▸ Task to carry out: Reproduce the records exactly. Leave the pictures out.

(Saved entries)

BEGIN

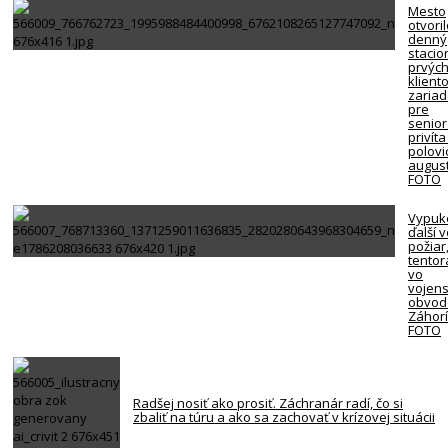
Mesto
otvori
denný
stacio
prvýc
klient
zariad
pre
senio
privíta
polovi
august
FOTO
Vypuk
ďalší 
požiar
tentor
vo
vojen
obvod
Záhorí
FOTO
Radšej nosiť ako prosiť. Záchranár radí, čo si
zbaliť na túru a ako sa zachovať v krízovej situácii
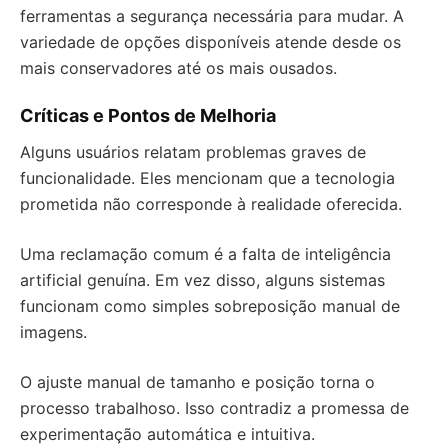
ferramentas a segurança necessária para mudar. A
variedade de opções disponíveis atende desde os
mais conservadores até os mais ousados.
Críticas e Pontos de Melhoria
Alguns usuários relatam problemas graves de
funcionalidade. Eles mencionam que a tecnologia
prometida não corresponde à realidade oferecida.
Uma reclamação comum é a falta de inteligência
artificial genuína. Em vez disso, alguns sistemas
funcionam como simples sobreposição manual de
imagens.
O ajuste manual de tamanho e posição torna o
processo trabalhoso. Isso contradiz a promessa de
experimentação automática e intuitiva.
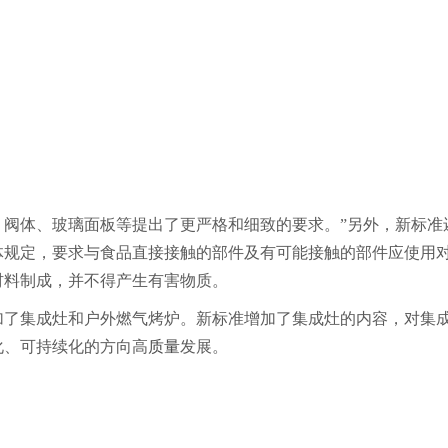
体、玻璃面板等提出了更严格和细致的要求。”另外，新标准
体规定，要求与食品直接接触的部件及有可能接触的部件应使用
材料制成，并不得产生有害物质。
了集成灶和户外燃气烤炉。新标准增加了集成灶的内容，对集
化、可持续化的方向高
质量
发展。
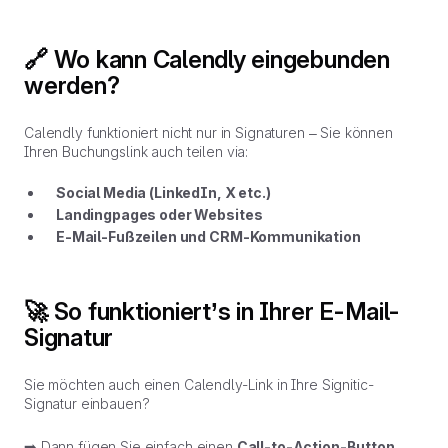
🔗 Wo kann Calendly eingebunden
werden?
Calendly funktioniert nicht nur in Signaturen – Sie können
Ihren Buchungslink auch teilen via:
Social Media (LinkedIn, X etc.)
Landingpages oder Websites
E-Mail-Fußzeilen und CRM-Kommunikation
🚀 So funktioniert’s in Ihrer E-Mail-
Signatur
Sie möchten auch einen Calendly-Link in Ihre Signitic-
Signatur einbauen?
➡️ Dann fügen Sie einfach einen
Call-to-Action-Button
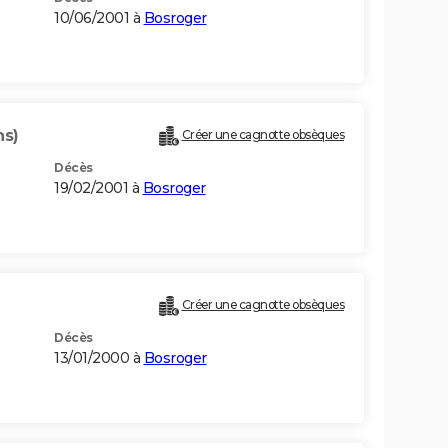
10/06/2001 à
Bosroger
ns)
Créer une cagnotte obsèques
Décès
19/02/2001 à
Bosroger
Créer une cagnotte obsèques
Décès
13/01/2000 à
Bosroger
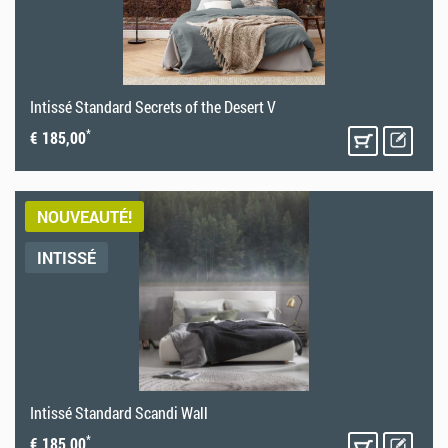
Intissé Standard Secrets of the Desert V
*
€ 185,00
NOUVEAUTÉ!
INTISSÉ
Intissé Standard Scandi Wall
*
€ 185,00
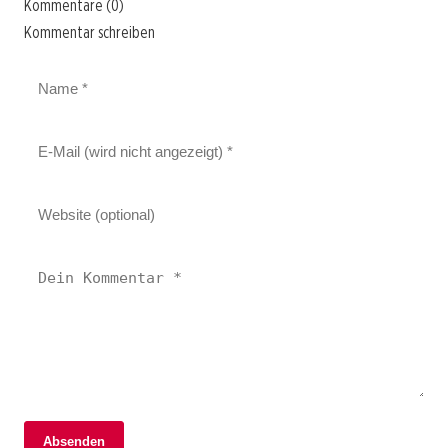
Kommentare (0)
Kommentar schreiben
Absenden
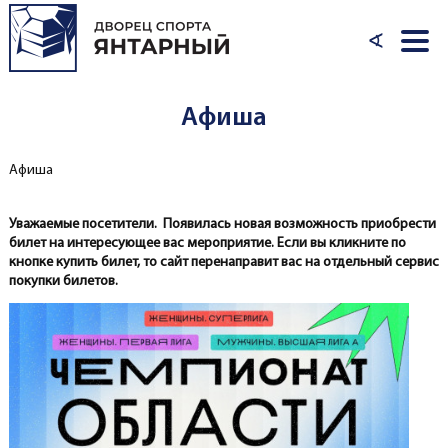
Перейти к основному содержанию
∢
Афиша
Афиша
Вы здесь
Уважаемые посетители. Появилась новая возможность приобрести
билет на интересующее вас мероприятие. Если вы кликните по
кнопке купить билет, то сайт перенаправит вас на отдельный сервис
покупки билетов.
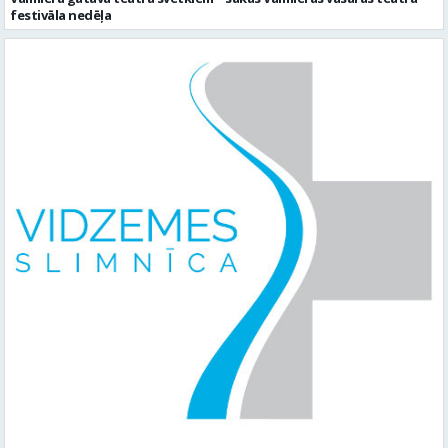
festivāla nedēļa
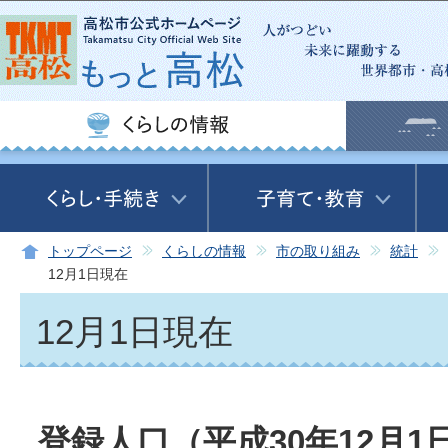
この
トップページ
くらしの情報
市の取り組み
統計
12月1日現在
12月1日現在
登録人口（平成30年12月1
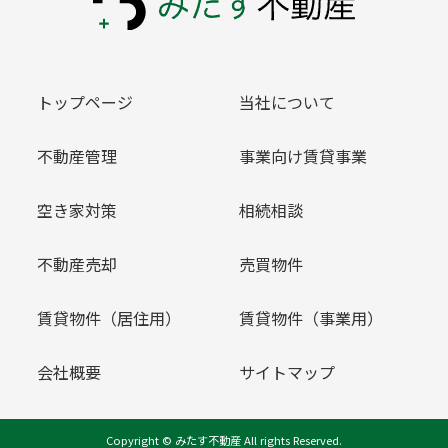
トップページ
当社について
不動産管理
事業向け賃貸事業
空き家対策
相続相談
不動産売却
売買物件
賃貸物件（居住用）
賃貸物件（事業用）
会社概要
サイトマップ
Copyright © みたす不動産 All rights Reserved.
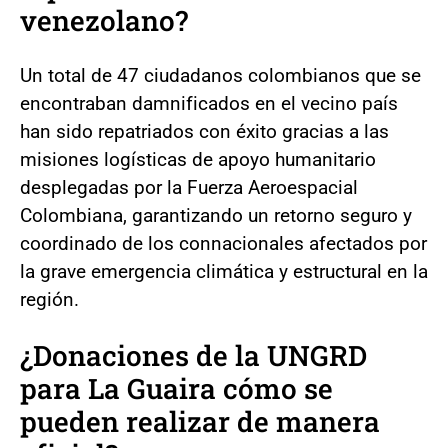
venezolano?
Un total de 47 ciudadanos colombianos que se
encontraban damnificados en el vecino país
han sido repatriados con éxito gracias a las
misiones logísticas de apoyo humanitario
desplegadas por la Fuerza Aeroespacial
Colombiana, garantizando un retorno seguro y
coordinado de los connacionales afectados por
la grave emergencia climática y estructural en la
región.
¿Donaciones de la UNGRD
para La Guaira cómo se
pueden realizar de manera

END

▸ Solution:
Mesto
otvori
denný
stacio
prvýc
klient
zariad
pre
senio
privíta
polovi
august
FOTO
Vypuk
ďalší 
požiar
tentor
vo
vojen
obvod
Záhorí
FOTO
Radšej nosiť ako prosiť. Záchranár radí, čo si
zbaliť na túru a ako sa zachovať v krízovej situácii
ferramentas a segurança necessária para mudar. A
variedade de opções disponíveis atende desde os
mais conservadores até os mais ousados.
Críticas e Pontos de Melhoria
Alguns usuários relatam problemas graves de
funcionalidade. Eles mencionam que a tecnologia
prometida não corresponde à realidade oferecida.
Uma reclamação comum é a falta de inteligência
artificial genuína. Em vez disso, alguns sistemas
funcionam como simples sobreposição manual de
imagens.
O ajuste manual de tamanho e posição torna o
processo trabalhoso. Isso contradiz a promessa de
experimentação automática e intuitiva.
体、玻璃面板等提出了更严格和细致的要求。”另外，新标准
体规定，要求与食品直接接触的部件及有可能接触的部件应使用
材料制成，并不得产生有害物质。
了集成灶和户外燃气烤炉。新标准增加了集成灶的内容，对集
化、可持续化的方向高
质量
发展。
🔗 Wo kann Calendly eingebunden
werden?
Calendly funktioniert nicht nur in Signaturen – Sie können
Ihren Buchungslink auch teilen via:
Social Media (LinkedIn, X etc.)
Landingpages oder Websites
E-Mail-Fußzeilen und CRM-Kommunikation
🚀 So funktioniert’s in Ihrer E-Mail-
Signatur
Sie möchten auch einen Calendly-Link in Ihre Signitic-
Signatur einbauen?
➡️ Dann fügen Sie einfach einen
Call-to-Action-Button
10/06/2001 à
Bosroger
ns)
Créer une cagnotte obsèques
Décès
19/02/2001 à
Bosroger
Créer une cagnotte obsèques
Décès
13/01/2000 à
Bosroger
Intissé Standard Secrets of the Desert V
*
€ 185,00
NOUVEAUTÉ!
INTISSÉ
Intissé Standard Scandi Wall
*
€ 185,00
Kommentare (0)
Kommentar schreiben
Absenden
Перейти к основному содержанию
∢
Афиша
Афиша
Вы здесь
Уважаемые посетители. Появилась новая возможность приобрести
билет на интересующее вас мероприятие. Если вы кликните по
кнопке купить билет, то сайт перенаправит вас на отдельный сервис
покупки билетов.
festivāla nedēļa
この
トップページ
くらしの情報
市の取り組み
統計
12月1日現在
12月1日現在
登録人口（平成30年12月1
トップページ
当社について
不動産管理
事業向け賃貸事業
空き家対策
相続相談
不動産売却
売買物件
賃貸物件（居住用）
賃貸物件（事業用）
会社概要
サイトマップ
Copyright © みたす不動産 All rights Reserved.
venezolano?
Un total de 47 ciudadanos colombianos que se
encontraban damnificados en el vecino país
han sido repatriados con éxito gracias a las
misiones logísticas de apoyo humanitario
desplegadas por la Fuerza Aeroespacial
Colombiana, garantizando un retorno seguro y
coordinado de los connacionales afectados por
la grave emergencia climática y estructural en la
región.
¿Donaciones de la UNGRD
para La Guaira cómo se
pueden realizar de manera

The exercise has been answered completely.